European societies face a variety of political, economic, social and cultural challenges. The multiple crises that challenge Europe, from within and without, have recently put considerable stress on the solidarity between nations, one of the fundamental pillars of European integration.

Asylum applicants per capita

Written by Giulio Sabbati (EPRS) and Caterina Francesca Guidi (Globalstat, EUI),

European societies face a variety of political, economic, social and cultural challenges. The multiple crises that challenge Europe, such as asylum and migration issues and the health of the economy, require careful consideration on the part of policy-makers. In the final approach to the 2019 European elections, the main objective of the new GlobalStat-EPRS series on ‘Living in the EU’ is to provide citizens and policy-makers with a picture of the factors that shape EU citizens’ lives. Issues such as the demographic challenge, the response to asylum and migration, economic policy, and indicators such as health and education, are all central to the public debate on the future direction for Europe. The series therefore presents statistical data based on EPRS and GlobalStat research on six main themes:

Climate change and energy:

Economic prosperity and environmental protection are interdependent. Monitoring how Member States perform in terms of emissions and energy supply represents a key element in deciding upon action to prevent climate change.

 

European Elections and Democracy:

Many Europeans show an increasing attachment to the EU and to its democracy. Could this herald a turnaround in the hitherto declining electoral turnout in Europe?

 

Demography:

The EU population is ageing dramatically. While population growth is slowing, increasing old-age dependency ratios and east-west movement have serious implications for the economy, labour market, healthcare and pensions.

Asylum and Migration:

Migration from third countries plays an important role in shaping demography in the EU, but whether this can mitigate demographic challenges remains an open question.
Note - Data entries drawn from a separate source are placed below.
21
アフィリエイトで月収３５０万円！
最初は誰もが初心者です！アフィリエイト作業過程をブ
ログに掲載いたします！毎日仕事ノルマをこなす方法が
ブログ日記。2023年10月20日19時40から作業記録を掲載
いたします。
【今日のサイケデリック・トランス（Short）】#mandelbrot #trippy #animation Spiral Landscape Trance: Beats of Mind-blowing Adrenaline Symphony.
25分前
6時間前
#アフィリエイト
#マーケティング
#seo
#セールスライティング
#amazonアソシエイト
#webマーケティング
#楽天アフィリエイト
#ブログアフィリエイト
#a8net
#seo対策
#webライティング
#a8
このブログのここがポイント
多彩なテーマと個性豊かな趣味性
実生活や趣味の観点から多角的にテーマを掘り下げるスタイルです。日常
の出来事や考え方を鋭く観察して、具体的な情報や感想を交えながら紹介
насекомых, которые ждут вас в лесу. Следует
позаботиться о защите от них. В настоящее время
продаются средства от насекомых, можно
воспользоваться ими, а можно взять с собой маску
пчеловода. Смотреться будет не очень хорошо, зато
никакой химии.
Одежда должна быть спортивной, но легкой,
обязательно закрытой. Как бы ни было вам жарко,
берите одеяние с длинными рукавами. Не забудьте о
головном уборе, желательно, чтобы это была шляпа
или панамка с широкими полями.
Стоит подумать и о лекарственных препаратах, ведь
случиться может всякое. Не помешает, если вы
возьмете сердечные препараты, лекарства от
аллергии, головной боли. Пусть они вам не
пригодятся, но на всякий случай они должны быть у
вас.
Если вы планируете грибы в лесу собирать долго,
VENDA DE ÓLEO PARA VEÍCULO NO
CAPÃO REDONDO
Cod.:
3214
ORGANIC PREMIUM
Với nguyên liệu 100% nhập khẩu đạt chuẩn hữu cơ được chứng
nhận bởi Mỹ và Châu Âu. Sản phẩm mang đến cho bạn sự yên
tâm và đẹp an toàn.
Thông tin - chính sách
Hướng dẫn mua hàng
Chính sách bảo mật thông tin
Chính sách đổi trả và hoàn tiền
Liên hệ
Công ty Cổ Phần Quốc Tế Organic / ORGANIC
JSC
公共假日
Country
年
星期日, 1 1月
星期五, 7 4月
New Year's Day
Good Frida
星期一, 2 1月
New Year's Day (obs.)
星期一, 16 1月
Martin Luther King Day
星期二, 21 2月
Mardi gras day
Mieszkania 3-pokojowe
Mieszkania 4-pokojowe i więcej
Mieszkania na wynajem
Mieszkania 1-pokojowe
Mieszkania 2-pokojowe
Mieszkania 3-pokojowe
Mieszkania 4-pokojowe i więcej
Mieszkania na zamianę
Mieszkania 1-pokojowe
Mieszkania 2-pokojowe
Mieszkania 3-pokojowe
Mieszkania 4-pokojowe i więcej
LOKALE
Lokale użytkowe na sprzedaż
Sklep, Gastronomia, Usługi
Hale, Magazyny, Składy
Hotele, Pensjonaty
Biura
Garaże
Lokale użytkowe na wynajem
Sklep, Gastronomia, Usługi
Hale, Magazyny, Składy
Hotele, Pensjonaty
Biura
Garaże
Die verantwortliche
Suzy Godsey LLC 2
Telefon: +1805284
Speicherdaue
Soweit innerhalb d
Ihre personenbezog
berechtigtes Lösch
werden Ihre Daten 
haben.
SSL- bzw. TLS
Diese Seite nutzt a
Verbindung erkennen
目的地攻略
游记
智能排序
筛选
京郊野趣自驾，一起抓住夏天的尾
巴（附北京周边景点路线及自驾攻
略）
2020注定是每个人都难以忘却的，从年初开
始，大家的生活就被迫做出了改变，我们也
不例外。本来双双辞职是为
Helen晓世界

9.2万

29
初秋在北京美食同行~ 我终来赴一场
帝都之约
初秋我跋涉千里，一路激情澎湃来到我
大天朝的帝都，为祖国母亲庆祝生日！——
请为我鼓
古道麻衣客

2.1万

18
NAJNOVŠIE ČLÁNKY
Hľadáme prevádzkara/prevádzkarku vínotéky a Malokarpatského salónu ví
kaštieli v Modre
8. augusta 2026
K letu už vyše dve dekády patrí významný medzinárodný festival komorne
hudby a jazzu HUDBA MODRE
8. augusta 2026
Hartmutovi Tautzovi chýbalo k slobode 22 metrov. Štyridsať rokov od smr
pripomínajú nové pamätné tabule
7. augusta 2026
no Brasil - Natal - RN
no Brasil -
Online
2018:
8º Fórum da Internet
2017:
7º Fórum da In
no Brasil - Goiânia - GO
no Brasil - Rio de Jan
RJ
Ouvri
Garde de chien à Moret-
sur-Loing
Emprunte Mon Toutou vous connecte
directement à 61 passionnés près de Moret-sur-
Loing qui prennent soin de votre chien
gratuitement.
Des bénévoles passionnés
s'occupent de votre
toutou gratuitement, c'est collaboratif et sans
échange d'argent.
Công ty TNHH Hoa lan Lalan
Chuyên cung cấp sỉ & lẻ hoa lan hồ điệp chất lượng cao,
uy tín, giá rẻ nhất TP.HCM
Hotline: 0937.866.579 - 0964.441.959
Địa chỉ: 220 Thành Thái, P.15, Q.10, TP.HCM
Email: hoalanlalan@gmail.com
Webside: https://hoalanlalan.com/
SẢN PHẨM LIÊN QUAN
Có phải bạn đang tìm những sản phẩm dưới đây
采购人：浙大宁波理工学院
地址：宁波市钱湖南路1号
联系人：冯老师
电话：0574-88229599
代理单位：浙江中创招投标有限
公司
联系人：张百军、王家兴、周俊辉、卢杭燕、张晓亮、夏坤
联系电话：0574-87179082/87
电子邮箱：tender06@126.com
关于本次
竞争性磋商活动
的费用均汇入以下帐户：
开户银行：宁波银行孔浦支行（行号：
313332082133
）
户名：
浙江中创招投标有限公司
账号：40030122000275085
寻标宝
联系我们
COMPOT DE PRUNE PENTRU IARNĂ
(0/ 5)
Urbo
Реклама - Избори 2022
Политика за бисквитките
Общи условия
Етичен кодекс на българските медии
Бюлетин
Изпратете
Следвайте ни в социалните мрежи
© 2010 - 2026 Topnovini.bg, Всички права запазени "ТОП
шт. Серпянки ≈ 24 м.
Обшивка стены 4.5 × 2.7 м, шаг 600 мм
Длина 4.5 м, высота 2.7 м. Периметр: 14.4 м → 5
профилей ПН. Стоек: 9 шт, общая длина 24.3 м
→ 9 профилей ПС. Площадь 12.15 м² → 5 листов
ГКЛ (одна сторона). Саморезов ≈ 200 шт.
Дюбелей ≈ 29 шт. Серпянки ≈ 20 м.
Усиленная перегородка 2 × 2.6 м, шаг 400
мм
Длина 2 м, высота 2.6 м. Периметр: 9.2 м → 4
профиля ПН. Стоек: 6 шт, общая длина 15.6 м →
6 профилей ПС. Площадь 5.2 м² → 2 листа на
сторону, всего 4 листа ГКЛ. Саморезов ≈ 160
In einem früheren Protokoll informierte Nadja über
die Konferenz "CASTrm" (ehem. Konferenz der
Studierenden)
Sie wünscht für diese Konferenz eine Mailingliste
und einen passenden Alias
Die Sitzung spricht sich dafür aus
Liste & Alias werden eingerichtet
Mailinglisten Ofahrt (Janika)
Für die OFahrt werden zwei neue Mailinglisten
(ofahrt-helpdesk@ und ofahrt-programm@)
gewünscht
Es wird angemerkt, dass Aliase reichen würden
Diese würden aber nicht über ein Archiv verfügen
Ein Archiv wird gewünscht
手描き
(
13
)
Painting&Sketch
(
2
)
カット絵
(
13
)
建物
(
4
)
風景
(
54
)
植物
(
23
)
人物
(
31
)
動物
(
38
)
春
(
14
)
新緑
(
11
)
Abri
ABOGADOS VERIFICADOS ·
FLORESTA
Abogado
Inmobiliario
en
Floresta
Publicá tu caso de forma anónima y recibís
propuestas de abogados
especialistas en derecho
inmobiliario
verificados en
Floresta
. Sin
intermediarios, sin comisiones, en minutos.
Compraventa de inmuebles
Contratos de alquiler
Asylum applicants per capita

 

Economy:

The EU coordinates economic policy with its Member States annually. Trade, taxes, social contributions and consumption-related household expenditure combine to provide a picture of citizens’ wellbeing.

Education and Health:

Health and education are the responsibility of EU Member States, with the EU providing complementary support, particularly on cross-border issues. These indicators therefore demonstrate a range of national differences, with consequences for citizens.

 

The European Parliamentary Research Service has prepared these publications, in cooperation with Globalstat and the European University Institute in Florence, Italy, in preparation for the ninth edition of ‘The State of the Union‘ address on 2-4 May 2019. Top leaders and thinkers will gather in Florence, just weeks before the pivotal European elections, to debate and reflect on the democratic functioning of the European Union, its Member States, and their capacity to respond to the aspirations and needs of future generations, with special emphasis on 21st century democracy in Europe.